● Exercise passage:
There’s another way to look at Saudi Arabia that helps explain the internal struggles that have so defined it: as three distinct societies forced together by al-Saud’s conquests just 80 years ago. “Think of central Arabia as being in three parts — the oil fields in the east, the holy cities of Mecca and Medina in the west, and the largely barren desert in the middle,” Robert Lacey wrote in his 2010 history of Saudi Arabia:
At the beginning of the 20th century, and for most for most of the previous centuries of Arabian history, those three geographical units were separate countries and, to some degree, cultures. It was the modern achievement of the House of Saud, through skilled and ruthless warfare, a highly refined gift for conciliation, and, most particularly, the potent glue of their Wahhabi mission, to pull those three areas togethers so that, by the end of the 20th century, the world’s largest oil reserves were joined, sea to sea, to the largest center of annual religious pilgrimage in the world — and to their capital in the Wahhabi heartland of Riyadh.
2) Where does Saudi Arabia’s ultra-conservative version of Islam, Wahhabism, come from?
This story goes all the way back to 1744, when the ambitious but unremarkable clan of al-Saud, one of many clans that divided up the vast Arabian desert, allied with a puritanical fundamentalist named Muhammed ibn al-Wahhab.
Mecca and Medina, on the Arabian peninsula’s western coast, are the holiest cities in Islam, the places of the religion’s 7th-century birth, and Muslims are theologically required to make a pilgrimage there at least once in their lives. In the 1700s, many of those pilgrims came from Egypt and Ottoman Turkey, at the time wealthy and cosmopolitan places. Meanwhile, Islam on the impoverished and uneducated Arabian peninsula had become tinged with superstition and idolatry. All of this infuriated Wahhab and his followers, who wanted to cleanse Islam and revive what they saw as the faith’s true roots — which, in their not-always-accurate interpretation, meant an austere, ultra-conservative, and stern Islam.
The al-Saud clan allied with Wahhab and his followers, known as Wahhabis, who in their fervor could fight as well as preach. The deal was simple: the Wahhabis would help the al-Sauds expand through conquest from a tiny sliver in the Arabian peninsula’s central desert to a vast empire, and in return the al-Sauds would adopt Wahhabism as official policy. It worked: by the early 1800s the al-Sauds had come to control virtually all of what we today consider Saudi Arabia, and Wahhabist clerics had become immensely powerful, their fundamentalist movement now in charge of Islam’s holiest sites.
This empire — officially called the Emirate of Diriyah for the al-Saud’s home city, but sometimes known as the “first Saudi state” — collapsed in 1818, defeated by the much stronger Ottoman Empire, which seized much of the Arabian peninsula for itself. But Wahhabist Islam had taken root, and the Wahhabis and the al-Sauds maintained their strategic alliance from 1744 through today.
3) Why is fundamentalist extremism the official policy of Saudi Arabia?

● What you have to do:
From the passage on Saudi Arabia and Wahhabism, extract the part starting at "The al-Saud clan" and ending at "Islam’s holiest sites.".

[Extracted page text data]
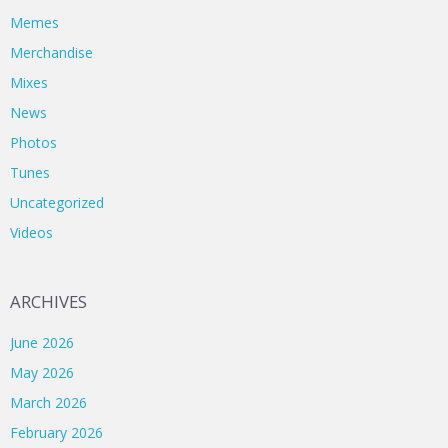
Memes
Merchandise
Mixes
News
Photos
Tunes
Uncategorized
Videos
ARCHIVES
June 2026
May 2026
March 2026
February 2026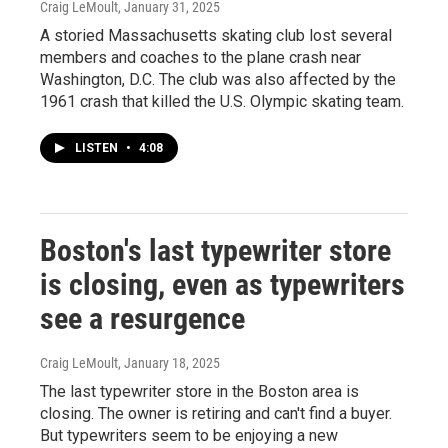
Craig LeMoult
, January 31, 2025
A storied Massachusetts skating club lost several
members and coaches to the plane crash near
Washington, D.C. The club was also affected by the
1961 crash that killed the U.S. Olympic skating team.
LISTEN
•
4:08
Boston's last typewriter store
is closing, even as typewriters
see a resurgence
Craig LeMoult
, January 18, 2025
The last typewriter store in the Boston area is
closing. The owner is retiring and can't find a buyer.
But typewriters seem to be enjoying a new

● Output of the exercise:
The al-Saud clan allied with Wahhab and his followers, known as Wahhabis, who in their fervor could fight as well as preach. The deal was simple: the Wahhabis would help the al-Sauds expand through conquest from a tiny sliver in the Arabian peninsula’s central desert to a vast empire, and in return the al-Sauds would adopt Wahhabism as official policy. It worked: by the early 1800s the al-Sauds had come to control virtually all of what we today consider Saudi Arabia, and Wahhabist clerics had become immensely powerful, their fundamentalist movement now in charge of Islam’s holiest sites.